Of course, every such polynomial has a well defined zero-locus on a projective space $\mathbb P^n$, because it is homogenous.
Let $X\subset k[x_0,x_1,...,x_n]_d$ be a subset of polynomials, whose zero-loci are smooth subets of $\mathbb P^n$.
I would like to prove, that $X$ is open and dense subset of $k[x_0,x_1,...,x_n]_d$, but i have no idea how to do that. I guess it has something to do with the fact, that the set of smooth points of an algebraic set is dense and open, but i don't know how to use this fact in this setting.

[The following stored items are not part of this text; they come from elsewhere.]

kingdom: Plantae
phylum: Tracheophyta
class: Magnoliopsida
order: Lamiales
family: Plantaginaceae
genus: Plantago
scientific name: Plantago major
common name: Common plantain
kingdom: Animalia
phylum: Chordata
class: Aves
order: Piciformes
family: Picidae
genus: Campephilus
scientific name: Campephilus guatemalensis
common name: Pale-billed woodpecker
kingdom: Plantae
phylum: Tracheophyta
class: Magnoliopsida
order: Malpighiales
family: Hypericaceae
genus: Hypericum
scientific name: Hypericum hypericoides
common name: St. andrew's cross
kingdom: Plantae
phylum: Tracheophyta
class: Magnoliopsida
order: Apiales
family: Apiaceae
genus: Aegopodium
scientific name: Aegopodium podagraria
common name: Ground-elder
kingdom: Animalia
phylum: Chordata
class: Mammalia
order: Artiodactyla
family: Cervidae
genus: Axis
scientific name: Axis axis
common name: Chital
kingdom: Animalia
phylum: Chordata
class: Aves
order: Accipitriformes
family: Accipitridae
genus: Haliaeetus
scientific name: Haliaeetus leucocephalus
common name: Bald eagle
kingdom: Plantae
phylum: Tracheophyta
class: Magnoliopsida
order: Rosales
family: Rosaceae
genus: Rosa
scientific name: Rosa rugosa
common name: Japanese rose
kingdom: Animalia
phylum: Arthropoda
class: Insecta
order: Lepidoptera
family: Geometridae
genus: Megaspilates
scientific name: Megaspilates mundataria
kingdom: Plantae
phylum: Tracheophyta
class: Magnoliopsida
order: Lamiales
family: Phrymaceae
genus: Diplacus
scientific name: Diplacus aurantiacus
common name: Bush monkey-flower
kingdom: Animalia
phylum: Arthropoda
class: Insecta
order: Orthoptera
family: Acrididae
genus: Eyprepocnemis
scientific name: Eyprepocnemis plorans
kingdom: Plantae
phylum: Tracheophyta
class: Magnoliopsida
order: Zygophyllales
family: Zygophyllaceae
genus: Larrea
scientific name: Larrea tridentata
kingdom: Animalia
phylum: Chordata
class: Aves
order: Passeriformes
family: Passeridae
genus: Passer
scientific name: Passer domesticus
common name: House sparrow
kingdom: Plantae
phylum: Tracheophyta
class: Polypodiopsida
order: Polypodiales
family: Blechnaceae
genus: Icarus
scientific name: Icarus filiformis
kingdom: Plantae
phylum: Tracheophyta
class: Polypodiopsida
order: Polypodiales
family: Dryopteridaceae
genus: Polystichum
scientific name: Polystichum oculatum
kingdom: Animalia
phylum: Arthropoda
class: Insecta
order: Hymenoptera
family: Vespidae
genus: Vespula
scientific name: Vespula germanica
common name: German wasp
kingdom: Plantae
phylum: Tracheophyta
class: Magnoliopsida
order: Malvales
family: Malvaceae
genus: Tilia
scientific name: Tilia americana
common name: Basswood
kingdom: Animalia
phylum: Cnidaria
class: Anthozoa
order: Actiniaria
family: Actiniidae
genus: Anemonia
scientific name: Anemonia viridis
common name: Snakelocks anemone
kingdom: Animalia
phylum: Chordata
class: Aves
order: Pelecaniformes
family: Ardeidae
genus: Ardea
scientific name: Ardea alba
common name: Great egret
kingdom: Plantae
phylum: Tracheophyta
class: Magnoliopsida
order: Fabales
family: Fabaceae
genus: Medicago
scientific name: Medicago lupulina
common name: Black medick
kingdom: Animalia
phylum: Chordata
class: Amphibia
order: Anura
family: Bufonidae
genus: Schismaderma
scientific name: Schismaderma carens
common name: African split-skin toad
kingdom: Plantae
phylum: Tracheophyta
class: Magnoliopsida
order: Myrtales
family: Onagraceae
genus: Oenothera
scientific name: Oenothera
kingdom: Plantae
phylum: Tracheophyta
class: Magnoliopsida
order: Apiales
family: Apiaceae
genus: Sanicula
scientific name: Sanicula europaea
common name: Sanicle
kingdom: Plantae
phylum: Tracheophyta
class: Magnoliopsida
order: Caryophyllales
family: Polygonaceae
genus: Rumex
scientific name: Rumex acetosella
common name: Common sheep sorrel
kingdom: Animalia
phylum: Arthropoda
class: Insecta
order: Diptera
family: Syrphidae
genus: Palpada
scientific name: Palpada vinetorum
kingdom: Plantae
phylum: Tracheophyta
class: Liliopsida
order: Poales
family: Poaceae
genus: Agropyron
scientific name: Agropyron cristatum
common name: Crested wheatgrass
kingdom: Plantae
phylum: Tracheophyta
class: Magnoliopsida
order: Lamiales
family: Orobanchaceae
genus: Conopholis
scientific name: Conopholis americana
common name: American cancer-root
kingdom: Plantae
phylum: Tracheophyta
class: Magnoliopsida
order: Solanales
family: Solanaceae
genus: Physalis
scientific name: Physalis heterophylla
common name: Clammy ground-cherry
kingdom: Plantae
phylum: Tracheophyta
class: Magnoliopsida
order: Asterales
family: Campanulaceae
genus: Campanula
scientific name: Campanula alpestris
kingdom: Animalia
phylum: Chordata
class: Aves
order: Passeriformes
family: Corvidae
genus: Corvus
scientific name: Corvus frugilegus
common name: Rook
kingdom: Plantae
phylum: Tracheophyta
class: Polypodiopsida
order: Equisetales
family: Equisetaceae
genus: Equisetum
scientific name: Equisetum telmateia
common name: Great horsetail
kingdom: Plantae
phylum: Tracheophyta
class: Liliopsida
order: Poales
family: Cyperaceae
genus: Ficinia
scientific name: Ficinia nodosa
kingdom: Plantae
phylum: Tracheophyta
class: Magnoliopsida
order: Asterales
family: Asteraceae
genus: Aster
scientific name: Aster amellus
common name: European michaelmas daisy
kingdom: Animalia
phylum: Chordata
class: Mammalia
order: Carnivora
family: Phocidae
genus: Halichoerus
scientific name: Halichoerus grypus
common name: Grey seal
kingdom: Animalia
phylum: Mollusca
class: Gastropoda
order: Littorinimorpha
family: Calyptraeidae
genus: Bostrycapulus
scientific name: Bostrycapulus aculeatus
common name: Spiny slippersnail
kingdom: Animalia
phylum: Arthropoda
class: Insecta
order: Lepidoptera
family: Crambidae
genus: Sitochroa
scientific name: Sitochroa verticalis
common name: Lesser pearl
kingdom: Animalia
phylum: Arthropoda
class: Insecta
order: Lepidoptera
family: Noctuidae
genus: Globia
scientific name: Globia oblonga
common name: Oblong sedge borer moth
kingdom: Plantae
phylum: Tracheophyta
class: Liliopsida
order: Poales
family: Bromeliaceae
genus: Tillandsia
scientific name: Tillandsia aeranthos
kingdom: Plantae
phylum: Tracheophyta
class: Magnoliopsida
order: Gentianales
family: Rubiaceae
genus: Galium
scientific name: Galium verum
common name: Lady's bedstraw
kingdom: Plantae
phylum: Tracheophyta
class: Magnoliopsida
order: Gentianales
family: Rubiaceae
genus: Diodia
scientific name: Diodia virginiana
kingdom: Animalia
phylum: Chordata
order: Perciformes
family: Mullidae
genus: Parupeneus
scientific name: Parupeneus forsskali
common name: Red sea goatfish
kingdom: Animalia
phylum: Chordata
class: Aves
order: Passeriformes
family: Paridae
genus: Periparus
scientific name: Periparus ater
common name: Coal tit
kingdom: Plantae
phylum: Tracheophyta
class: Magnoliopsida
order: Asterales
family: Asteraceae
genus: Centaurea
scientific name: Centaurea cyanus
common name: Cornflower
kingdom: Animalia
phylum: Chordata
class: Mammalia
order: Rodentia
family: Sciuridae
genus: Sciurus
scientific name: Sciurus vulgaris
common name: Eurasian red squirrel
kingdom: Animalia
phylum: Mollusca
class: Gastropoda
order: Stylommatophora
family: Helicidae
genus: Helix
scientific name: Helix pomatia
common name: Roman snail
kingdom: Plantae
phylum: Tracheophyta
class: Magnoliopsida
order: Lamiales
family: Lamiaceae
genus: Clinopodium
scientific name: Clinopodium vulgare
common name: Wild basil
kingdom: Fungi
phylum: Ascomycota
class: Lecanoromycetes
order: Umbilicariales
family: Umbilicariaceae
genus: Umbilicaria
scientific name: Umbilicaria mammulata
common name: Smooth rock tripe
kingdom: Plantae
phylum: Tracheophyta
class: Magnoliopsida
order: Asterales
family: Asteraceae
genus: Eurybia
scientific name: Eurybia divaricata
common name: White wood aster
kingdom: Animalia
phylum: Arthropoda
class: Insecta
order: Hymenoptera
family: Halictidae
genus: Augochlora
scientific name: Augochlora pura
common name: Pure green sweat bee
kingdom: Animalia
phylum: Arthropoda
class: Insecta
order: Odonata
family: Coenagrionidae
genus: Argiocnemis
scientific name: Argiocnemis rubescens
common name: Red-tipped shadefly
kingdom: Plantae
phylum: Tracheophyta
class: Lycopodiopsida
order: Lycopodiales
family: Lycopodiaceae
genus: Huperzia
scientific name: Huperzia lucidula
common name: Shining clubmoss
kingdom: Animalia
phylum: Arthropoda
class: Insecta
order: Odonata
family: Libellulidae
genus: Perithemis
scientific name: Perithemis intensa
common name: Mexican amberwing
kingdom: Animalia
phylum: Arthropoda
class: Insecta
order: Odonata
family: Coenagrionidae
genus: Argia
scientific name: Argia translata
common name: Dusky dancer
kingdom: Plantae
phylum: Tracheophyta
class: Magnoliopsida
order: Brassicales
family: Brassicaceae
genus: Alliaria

Many of these are proved using the universal hypersurface. Let $P$ the projective space of all degree $d$ forms (since the equation and any non-zero constant multiple give the same variety) and consider $Z\subset P\times\mathbb{P}^n$ the universal hypersurface defined in the obvious way - these are pairs $(f,p)$ with $f(p)=0$. Consider $T\subset Z$, defined as $(f,p)$ such that $f(p)=0$ and all the partial derivatives of $f$ are zero at $p$. Then, $Z$ is closed in $P\times\mathbb{P}^n$ and $T$ is closed in $Z$.If $f$ is not in the image of $T$ under the first projection, it is easy to check that $f$ is smooth. Since image of $T$ is closed, suffices to show that there is at least one smooth hypersurface. Though it can be shown for positive characteristics, easier for zero characteristic, by noting that the Fermat hypersurface, $\sum x_i^d=0$ is smooth.